Eeh, no, responde como puede. La voz de azúcar contraataca: ¿Acaso el titular de esta línea no es Don Luís Pacheco de la Hermosa? Concha se defiende: Sí, es mi marido. Pero ahora mismo no puede ponerse. Está.. en el trabajo. Ni ella misma ha podido darse cuenta de la pausa mínima que ha hecho en medio de esa frase. La amabilidad por contrato la desarma: ¿Entonces cuándo vendría bien que lo llamase?
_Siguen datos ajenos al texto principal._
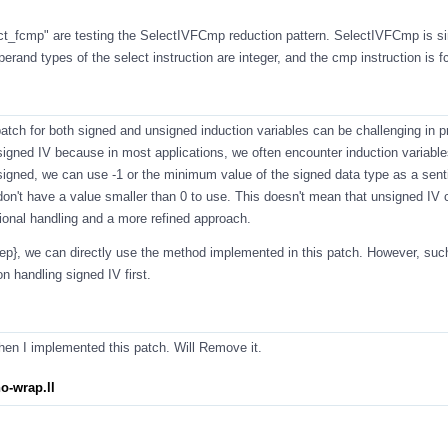
ct_fcmp
" are testing the SelectIVFCmp reduction pattern. SelectIVFCmp is si
and types of the select instruction are integer, and the cmp instruction is 
atch for both signed and unsigned induction variables can be challenging in p
igned IV because in most applications, we often encounter induction variable
 signed, we can use -1 or the minimum value of the signed data type as a sent
on't have a value smaller than 0 to use. This doesn't mean that unsigned IV 
itional handling and a more refined approach.
step}, we can directly use the method implemented in this patch. However, su
 handling signed IV first.
en I implemented this patch. Will Remove it.
o-wrap.ll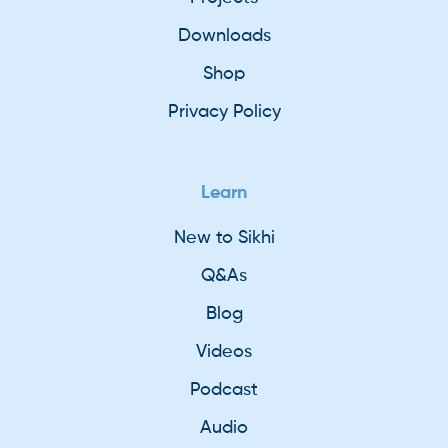
Downloads
Shop
Privacy Policy
Learn
New to Sikhi
Q&As
Blog
Videos
Podcast
Audio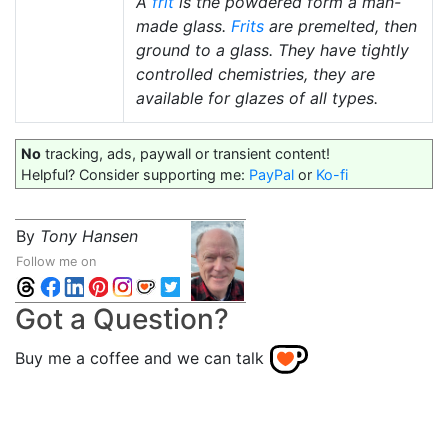
A
frit
is the powdered form a man-
made glass.
Frits
are premelted, then
ground to a glass. They have tightly
controlled chemistries, they are
available for glazes of all types.
No
tracking, ads, paywall or transient content!
Helpful? Consider supporting me:
PayPal
or
Ko-fi
By
Tony Hansen
Follow me on
Got a Question?
Buy me a coffee and we can talk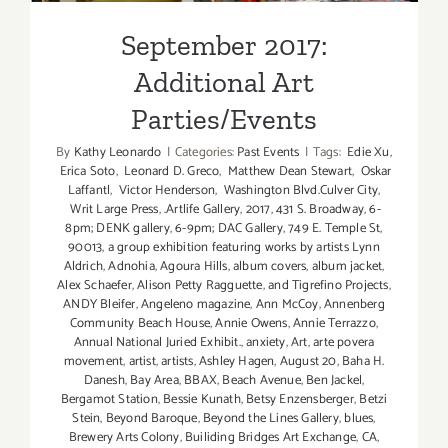
September 2017:
Additional Art
Parties/Events
By
Kathy Leonardo
|
Categories:
Past Events
|
Tags:
Edie Xu
,
Erica Soto
,
Leonard D. Greco
,
Matthew Dean Stewart
,
Oskar
Laffantl
,
Victor Henderson
,
Washington Blvd.Culver City
,
Writ Large Press
,
.Artlife Gallery
,
2017
,
431 S. Broadway
,
6-
8pm; DENK gallery
,
6-9pm; DAC Gallery
,
749 E. Temple St
,
90013
,
a group exhibition featuring works by artists Lynn
Aldrich
,
Adnohia
,
Agoura Hills
,
album covers
,
album jacket
,
Alex Schaefer
,
Alison Petty Ragguette
,
and Tigrefino Projects
,
ANDY Bleifer
,
Angeleno magazine
,
Ann McCoy
,
Annenberg
Community Beach House
,
Annie Owens
,
Annie Terrazzo
,
Annual National Juried Exhibit.
,
anxiety
,
Art
,
arte povera
movement
,
artist
,
artists
,
Ashley Hagen
,
August 20
,
Baha H.
Danesh
,
Bay Area
,
BBAX
,
Beach Avenue
,
Ben Jackel
,
Bergamot Station
,
Bessie Kunath
,
Betsy Enzensberger
,
Betzi
Stein
,
Beyond Baroque
,
Beyond the Lines Gallery
,
blues
,
Brewery Arts Colony
,
Builiding Bridges Art Exchange
,
CA
,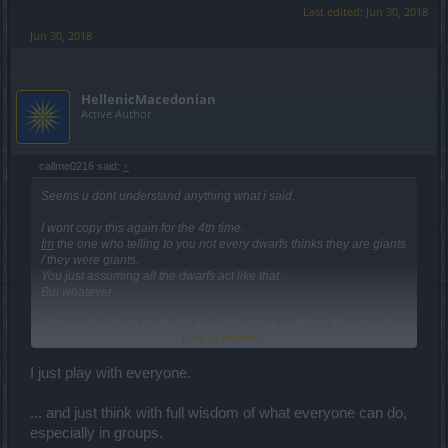
Last edited:
Jun 30, 2018
Jun 30, 2018
HellenicMacedonian
Active Author
callme0216 said:
↑
Seems u dont understand anything what i said.
I wont copy this again for the 4th time.
Im
the one who telling to you not every dwarfs thinks they are giants
/ they were giants.
You just assuming all the dwarfs act like that.
But whatever..
Not your business to decide it is right or not, u still not the one who
Click to expand...
actually play the class. And i tell you again i do agree 100% is a bit
too much, but 10% is still very low..
I rather take away the 5 pt from it and put it to the bombs which
I just play with everyone.
deals 9x dmg with 3 bomb at the beggining of a bossfight.
... and just think with full wisdom of what everyone can do,
I do not talked about tanking side of a DK.. its obvious..
especially in groups.
I was talking about DMG output.. after a few video i do have to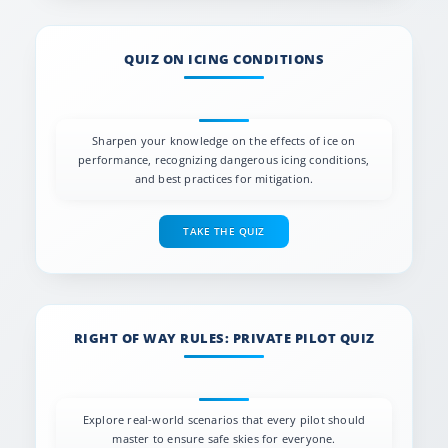
QUIZ ON ICING CONDITIONS
Sharpen your knowledge on the effects of ice on
performance, recognizing dangerous icing conditions,
and best practices for mitigation.
TAKE THE QUIZ
RIGHT OF WAY RULES: PRIVATE PILOT QUIZ
Explore real-world scenarios that every pilot should
master to ensure safe skies for everyone.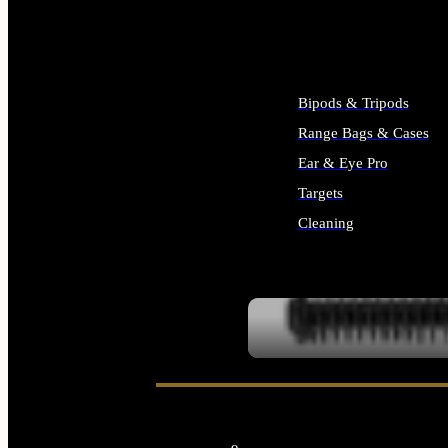
ALL SUPPLIES
Bipods & Tripods
Range Bags & Cases
Ear & Eye Pro
Targets
Cleaning
ALL RANGE GEAR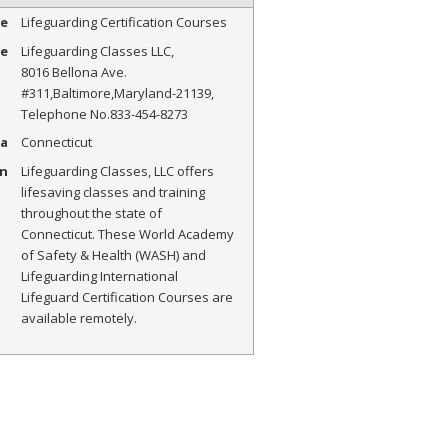
pe
Lifeguarding Certification Courses
me
Lifeguarding Classes LLC
,
8016 Bellona Ave.
#311
,
Baltimore
,
Maryland
-
21139
,
Telephone No.833-454-8273
a
Connecticut
on
Lifeguarding Classes, LLC offers
lifesaving classes and training
throughout the state of
Connecticut. These World Academy
of Safety & Health (WASH) and
Lifeguarding International
Lifeguard Certification Courses are
available remotely.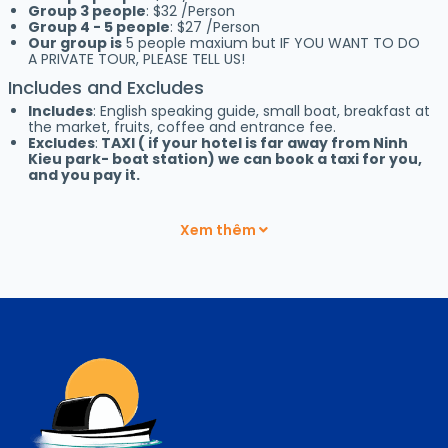
Group 3 people
: $32 /Person
Group 4 - 5 people
: $27 /Person
Our group is
5 people maxium but IF YOU WANT TO DO
A PRIVATE TOUR, PLEASE TELL US!
Includes and Excludes
Includes
: English speaking guide, small boat, breakfast at
the market, fruits, coffee and entrance fee.
Excludes
:
TAXI ( if your hotel is far away from Ninh
Kieu park- boat station) we can book a taxi for you,
and you pay it.
PHONG DIEN FLOATING MARKET
USED TO BE VERY NICE BUT
IT IS ALMOST GONE NOW,
LESS THAN 10 BOATS, NO NEED TO
Xem thêm
VISIT IT
From Ninh Kieu park, at 5:30 am, we take the small boat to
Cai Rang Floating Market
– the biggest wholesale floating
market in the
Mekong Delta.
The Cai Rang Floating Market is
well known for its variety of fresh fruits and other local
products. Hundreds of boats still gather there to buy and sell
every morning.
We will have breakfast and coffee at the market, enjoy fresh
pineapple on the local’s boat. This is a unique opportunity to
experience everyday life on the Mekong.
Afterwards, we visit a local house to see how the locals make
rice noodle “hu tieu”.
On the way back we can visit Cocoa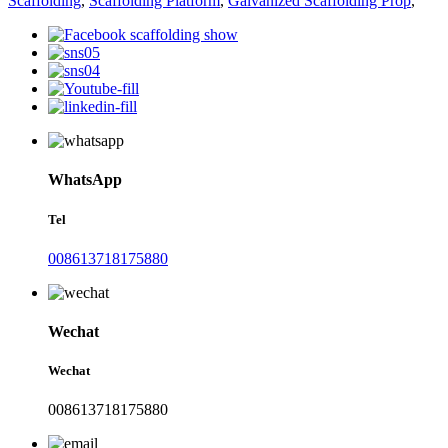
Scaffolding
,
Scaffolding Platform
,
Galvanized Scaffolding Prop
,
WhatsApp
Tel
008613718175880
Wechat
Wechat
008613718175880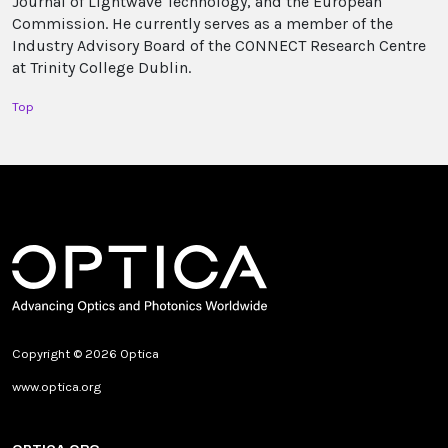
Journal of Lightwave Technology, and the European
Commission. He currently serves as a member of the
Industry Advisory Board of the CONNECT Research Centre
at Trinity College Dublin.
Top
Copyright © 2026 Optica
www.optica.org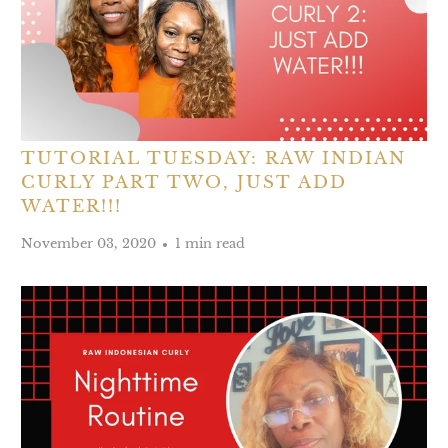
TUTORIAL TUESDAY: RAW INDIAN
CURLY PART TWO, JUST ADD
WATER!!!
November 03, 2020
1 min read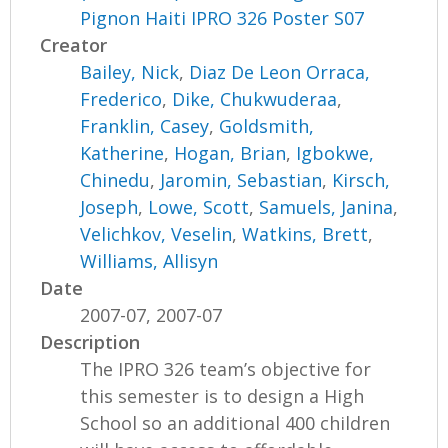
Pignon Haiti IPRO 326 Poster S07
Creator
Bailey, Nick
,
Diaz De Leon Orraca,
Frederico
,
Dike, Chukwuderaa
,
Franklin, Casey
,
Goldsmith,
Katherine
,
Hogan, Brian
,
Igbokwe,
Chinedu
,
Jaromin, Sebastian
,
Kirsch,
Joseph
,
Lowe, Scott
,
Samuels, Janina
,
Velichkov, Veselin
,
Watkins, Brett
,
Williams, Allisyn
Date
2007-07, 2007-07
Description
The IPRO 326 team’s objective for
this semester is to design a High
School so an additional 400 children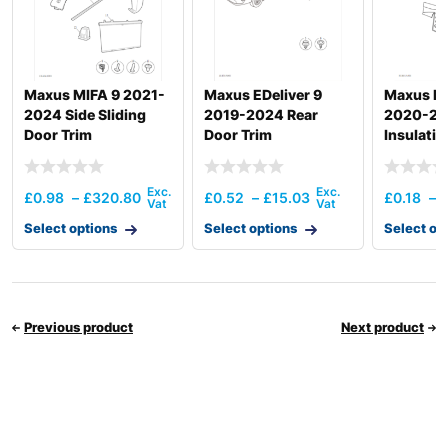
Maxus MIFA 9 2021-
Maxus EDeliver 9
Maxus De
2024 Side Sliding
2019-2024 Rear
2020-20
Door Trim
Door Trim
Insulatio
Insulatio
£
0.98
–
£
320.80
£
0.52
–
£
15.03
£
0.18
–
Select options
Select options
Select op
Previous product
Next product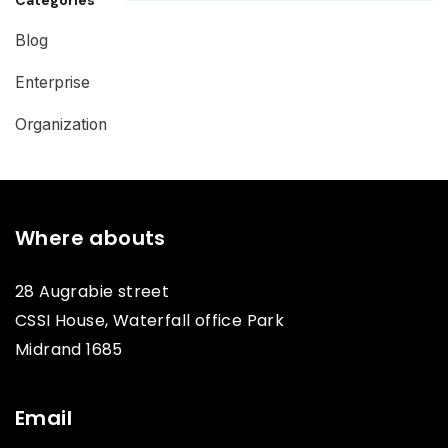
Blog
Enterprise
Organization
Where abouts
28 Augrabie street
CSSI House, Waterfall office Park
Midrand 1685
Email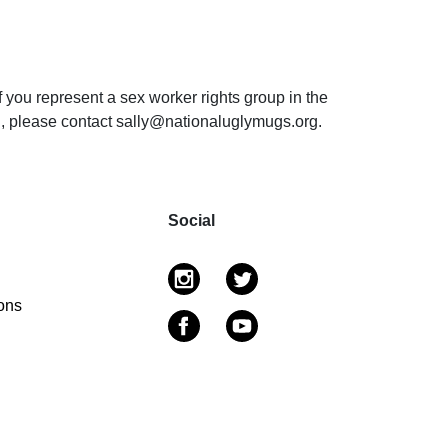
f you represent a sex worker rights group in the
on, please contact sally@nationaluglymugs.org.
Social
ons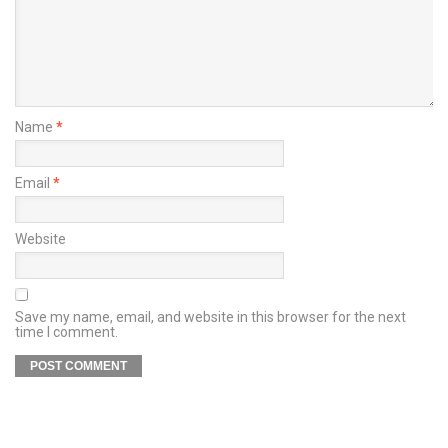
Name
*
Email
*
Website
Save my name, email, and website in this browser for the next
time I comment.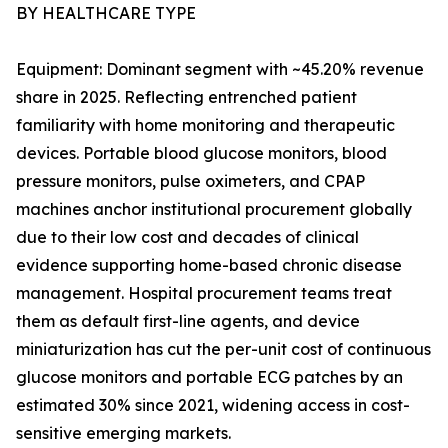
BY HEALTHCARE TYPE
Equipment: Dominant segment with ~45.20% revenue
share in 2025. Reflecting entrenched patient
familiarity with home monitoring and therapeutic
devices. Portable blood glucose monitors, blood
pressure monitors, pulse oximeters, and CPAP
machines anchor institutional procurement globally
due to their low cost and decades of clinical
evidence supporting home-based chronic disease
management. Hospital procurement teams treat
them as default first-line agents, and device
miniaturization has cut the per-unit cost of continuous
glucose monitors and portable ECG patches by an
estimated 30% since 2021, widening access in cost-
sensitive emerging markets.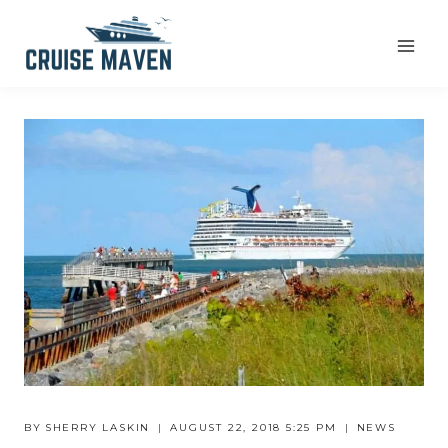
Skip
to
content
BY
SHERRY LASKIN
AUGUST 22, 2018 5:25 PM
NEWS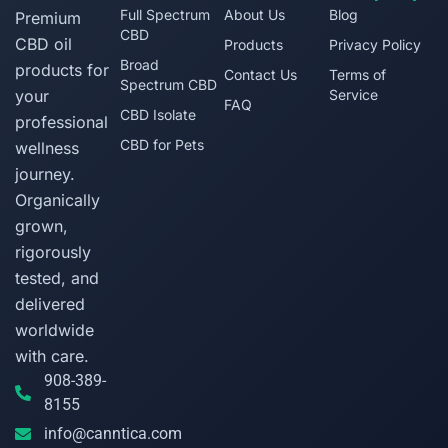
Full Spectrum
About Us
Blog
Premium
CBD
CBD oil
Products
Privacy Policy
Broad
products for
Contact Us
Terms of
Spectrum CBD
your
Service
FAQ
CBD Isolate
professional
CBD for Pets
wellness
journey.
Organically
grown,
rigorously
tested, and
delivered
worldwide
with care.
908-389-
8155
info@canntica.com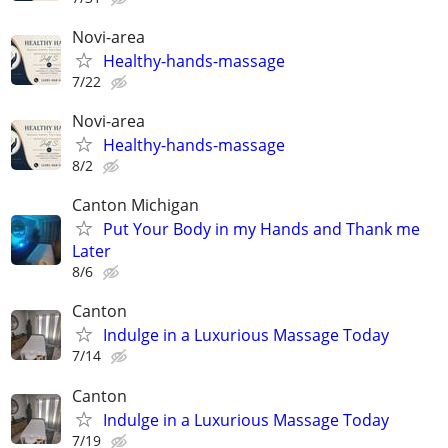
Novi-area
Healthy-hands-massage
7/22
Novi-area
Healthy-hands-massage
8/2
Canton Michigan
Put Your Body in my Hands and Thank me
Later
8/6
Canton
Indulge in a Luxurious Massage Today
7/14
Canton
Indulge in a Luxurious Massage Today
7/19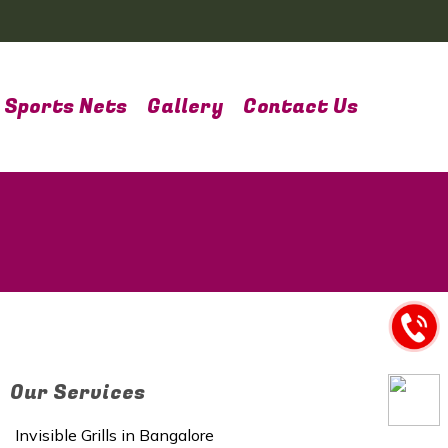
Sports Nets
Gallery
Contact Us
Our Services
Invisible Grills in Bangalore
Concha cuelga el teléfono como si alguien la estuviera teledirigiendo. ¿Reaccionarán los drones de alguna forma ante los lugares que sobrevuelan? A veces a ella le cuesta un buen rato poder interpretar sus actos. Mira, escucha, anda, responde. Todo en modo automático. No entiende cómo ha podido decir que sí, que vuelva a llamar sobre las ocho de la tarde. Habrán sido el sopor y la sorpresa. La violencia de que la hayan vuelto a sacar de la siesta y el alivio de que una tal Estela quiera venderles algo. La vida es todavía ese espacio en el que pueden negociarse algunas cosas. Salpicada de llamadas fastidiosas pero triviales.

Desde luego que Luís hubiera montado su número. Inmune a las vocales largas y a las voces dulces, habría colgado a la pobre chica. Pero es que él estaba acostumbrado a una vida fácil. Se indignaba por faltas de cortesía tan pasables como que te asalten con publicidad en tu propia casa y en horas de descanso. Nunca lo sacaron de la siesta para informarle de que su marido, lo siento mucho, señora, hemos hecho todo lo posible, se había matado en un accidente. Si Luís volviera esta tarde del trabajo, si hubiera conocido antes esa sordera repentina y absoluta, esa ausencia de asideros, la vida derrumbándose como cuando una bomba explota, tal vez entonces hubiera estado dispuesto a escuchar mansamente cualquier oferta que quisieran plantearle.